Antineuronal antibodies were present in six
of 11 (55%) patients with major neurologic complications and in four
of 34 (11%) of patients without major neurologic complications (p =
0.001). This difference could be attributed mainly to the group of
patients with polyneuropathy. Three of the 10 sera of patients with
positive antineuronal antibodies had antibodies reacting with a 38-kd
neuronal protein on immunoblotting, identical to the anti-Hu antibody
reactivity in paraneoplastic neurologic disease associated with
small-cell lung cancer.
For brain atrophy look for antiglutamate decarboxylase antibodies- It seems these antibodies are associated with neurological damages and forms of ataxia disorders, including Friedreich’s ataxia; multiple system atrophy, and various other immune system diseases, etc.
For those with seizures, need exists for EEG's, MRI's, CT's.
It is important to note that not all with GWS exhibit the same symptoms nor do all progress in their illnesses at the same rate. Since that is the case, not all treatments will be the same either.
Treatments are individualized to associated patient risks. Some do not respond to various medications as do others.
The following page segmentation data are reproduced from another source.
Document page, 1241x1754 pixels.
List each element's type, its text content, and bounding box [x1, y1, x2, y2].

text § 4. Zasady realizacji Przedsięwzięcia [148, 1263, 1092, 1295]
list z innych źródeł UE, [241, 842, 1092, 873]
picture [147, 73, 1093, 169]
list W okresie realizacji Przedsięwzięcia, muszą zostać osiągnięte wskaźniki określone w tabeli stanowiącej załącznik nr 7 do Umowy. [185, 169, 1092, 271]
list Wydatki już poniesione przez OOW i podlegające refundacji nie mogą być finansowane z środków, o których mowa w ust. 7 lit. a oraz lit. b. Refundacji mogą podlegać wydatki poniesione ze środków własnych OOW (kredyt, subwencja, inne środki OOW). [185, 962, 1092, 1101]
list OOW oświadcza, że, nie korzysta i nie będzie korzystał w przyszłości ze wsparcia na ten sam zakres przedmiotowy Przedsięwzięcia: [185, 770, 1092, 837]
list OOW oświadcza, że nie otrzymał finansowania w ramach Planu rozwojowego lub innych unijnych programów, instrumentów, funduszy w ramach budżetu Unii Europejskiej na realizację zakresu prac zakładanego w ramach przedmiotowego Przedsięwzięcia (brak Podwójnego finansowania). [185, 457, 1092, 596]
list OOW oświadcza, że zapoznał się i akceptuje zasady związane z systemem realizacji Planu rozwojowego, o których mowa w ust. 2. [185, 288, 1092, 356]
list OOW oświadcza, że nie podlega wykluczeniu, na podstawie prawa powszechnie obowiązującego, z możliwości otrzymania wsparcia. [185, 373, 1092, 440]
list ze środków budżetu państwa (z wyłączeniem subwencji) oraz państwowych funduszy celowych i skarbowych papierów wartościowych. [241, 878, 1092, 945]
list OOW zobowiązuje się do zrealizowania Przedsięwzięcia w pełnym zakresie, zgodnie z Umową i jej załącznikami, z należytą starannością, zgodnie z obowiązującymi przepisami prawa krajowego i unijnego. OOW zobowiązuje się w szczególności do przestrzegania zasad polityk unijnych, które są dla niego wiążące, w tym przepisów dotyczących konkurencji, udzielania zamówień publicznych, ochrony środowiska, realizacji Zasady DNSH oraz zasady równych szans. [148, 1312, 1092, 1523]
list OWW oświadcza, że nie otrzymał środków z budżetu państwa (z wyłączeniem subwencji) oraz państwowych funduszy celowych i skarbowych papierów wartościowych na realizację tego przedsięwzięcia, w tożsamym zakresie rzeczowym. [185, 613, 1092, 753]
Treatments will also vary depending on severity. All treatments should be decided upon by
one's health care provider.
Some of the recommended treatments are: non-steroidal anti-inflammatory meds, steroid creams for rashes, cortisone, Plaquenil, Prednisone, Sulphasalazine, I.V. Cytoxan, I.V. Gamma Globulin & Medrol. Use of the individual treatments or in combinations will be physician determined based on the results of testing and which syndromes or symptoms you may have. For example, those with connective tissue difficulties, such as inflammation of muscles, reduced muscle mass and strength, Polymyositis & ALS-type symptoms, I.V. Gamma Globulin may be needed.
For those with Lupus-like symptoms, Prednisone, Plaquenil, and/or I.V. Cytoxan may be required. If exhibiting Reiter's Syndrome, Sulphasalazine might be prescribed. For those with brain atrophy and/
or damage, steroids may be useful.
Present this information to your Medical Physician for his/her professional consideration.
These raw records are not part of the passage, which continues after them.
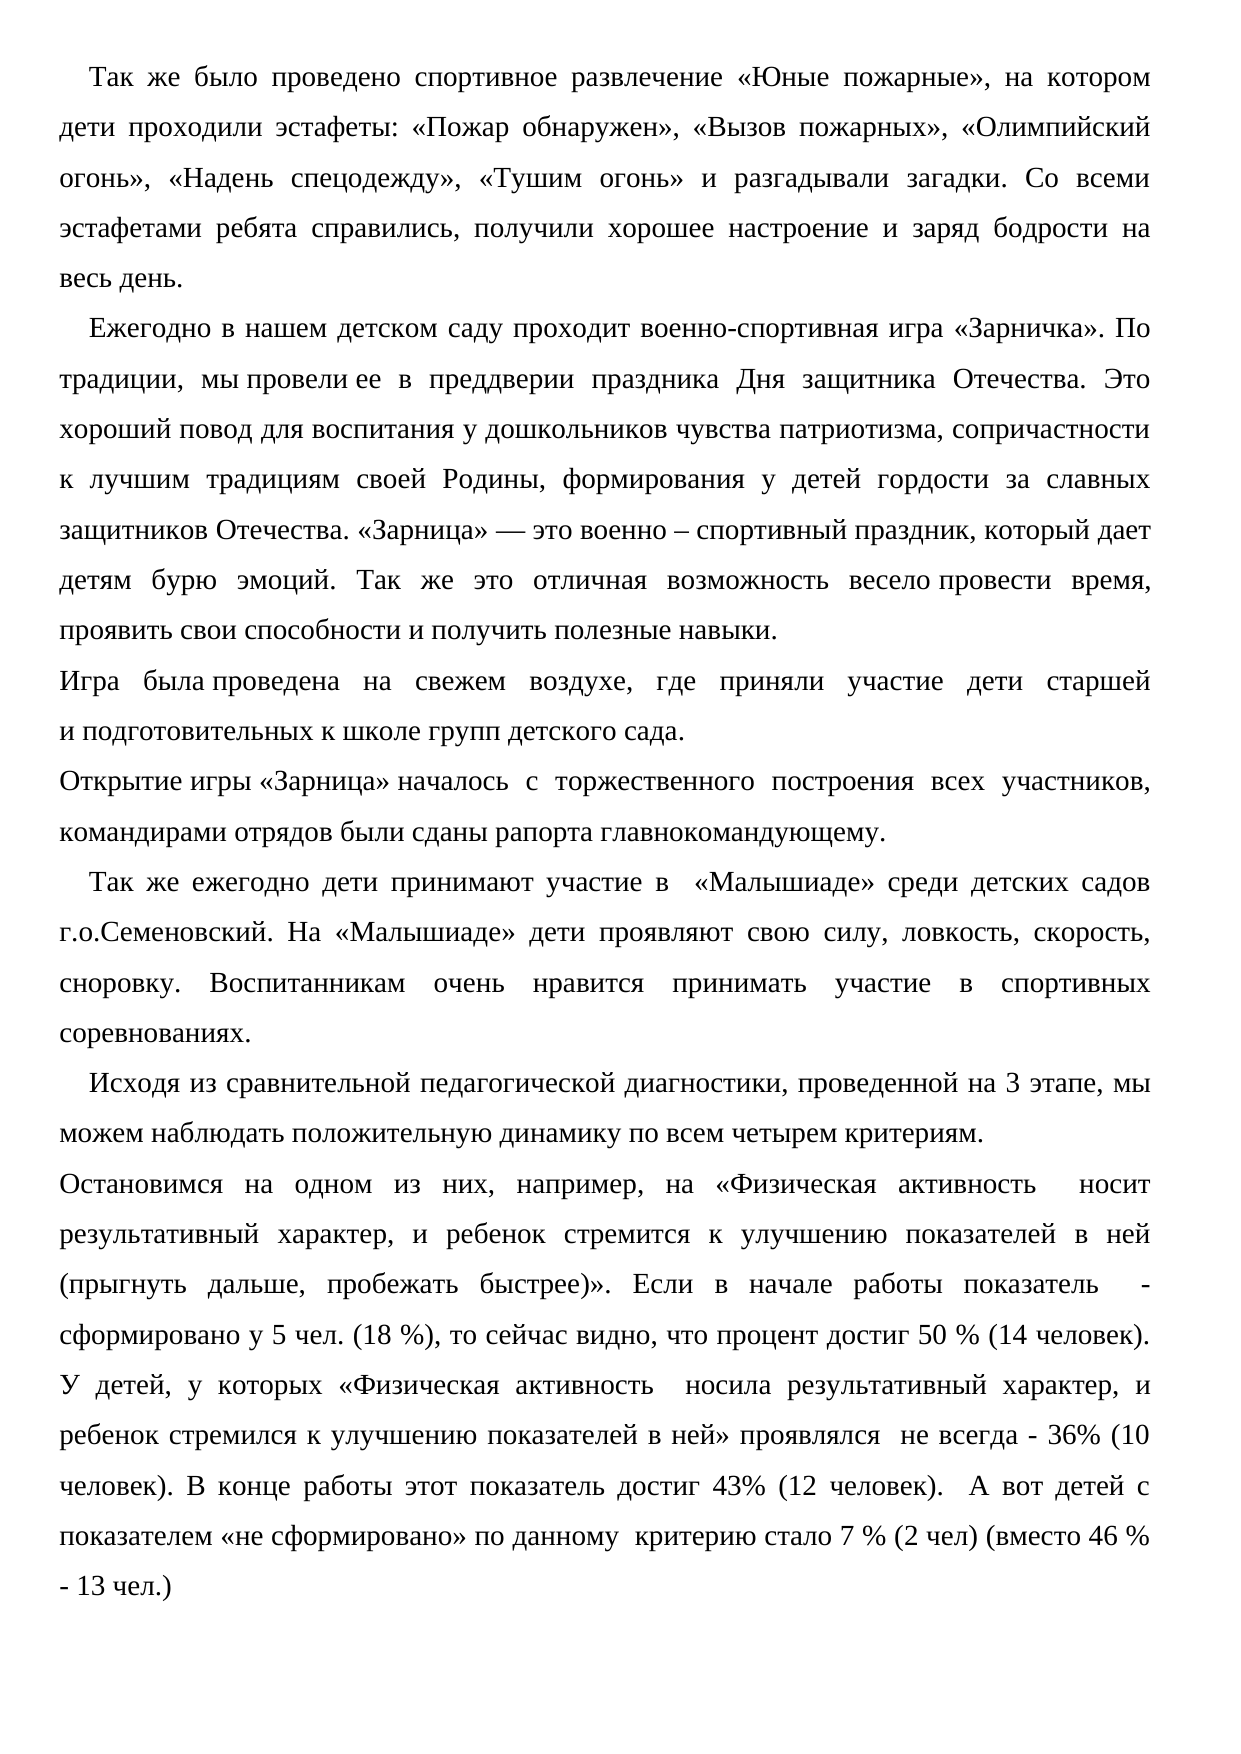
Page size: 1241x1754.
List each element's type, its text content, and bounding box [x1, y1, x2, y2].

text Открытие игры «Зарница» началось с торжественного построения всех участников, командирами отрядов были сданы рапорта главнокомандующему. [59, 763, 1152, 847]
text Так же было проведено спортивное развлечение «Юные пожарные», на котором дети проходили эстафеты: «Пожар обнаружен», «Вызов пожарных», «Олимпийский огонь», «Надень спецодежду», «Тушим огонь» и разгадывали загадки. Со всеми эстафетами ребята справились, получили хорошее настроение и заряд бодрости на весь день. [59, 59, 1152, 294]
text Исходя из сравнительной педагогической диагностики, проведенной на 3 этапе, мы можем наблюдать положительную динамику по всем четырем критериям. [59, 1065, 1152, 1149]
text Так же ежегодно дети принимают участие в «Малышиаде» среди детских садов г.о.Семеновский. На «Малышиаде» дети проявляют свою силу, ловкость, скорость, сноровку. Воспитанникам очень нравится принимать участие в спортивных соревнованиях. [59, 864, 1152, 1048]
text Игра была проведена на свежем воздухе, где приняли участие дети старшей и подготовительных к школе групп детского сада. [59, 663, 1152, 747]
text Ежегодно в нашем детском саду проходит военно-спортивная игра «Зарничка». По традиции, мы провели ее в преддверии праздника Дня защитника Отечества. Это хороший повод для воспитания у дошкольников чувства патриотизма, сопричастности к лучшим традициям своей Родины, формирования у детей гордости за славных защитников Отечества. «Зарница» — это военно – спортивный праздник, который дает детям бурю эмоций. Так же это отличная возможность весело провести время, проявить свои способности и получить полезные навыки. [59, 311, 1152, 646]
text Остановимся на одном из них, например, на «Физическая активность носит результативный характер, и ребенок стремится к улучшению показателей в ней (прыгнуть дальше, пробежать быстрее)». Если в начале работы показатель - сформировано у 5 чел. (18 %), то сейчас видно, что процент достиг 50 % (14 человек). У детей, у которых «Физическая активность носила результативный характер, и ребенок стремился к улучшению показателей в ней» проявлялся не всегда - 36% (10 человек). В конце работы этот показатель достиг 43% (12 человек). А вот детей с показателем «не сформировано» по данному критерию стало 7 % (2 чел) (вместо 46 % - 13 чел.) [59, 1166, 1152, 1602]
If ignored or downplayed by your Physician, you may wish to consider seeing another Physician.
Richard G. Shuster
Viet Nam Era Veteran
Father of 3 Gulf War Era Veterans
Just mind boggling to me that we have let these lies go on and on. In the Vietnam Veterans case; none of the toxic chemicals we were exposed to can cause any of these neurotoxic symptoms or syndromes.
Now you know why I suggested antibody tests should be mandatory.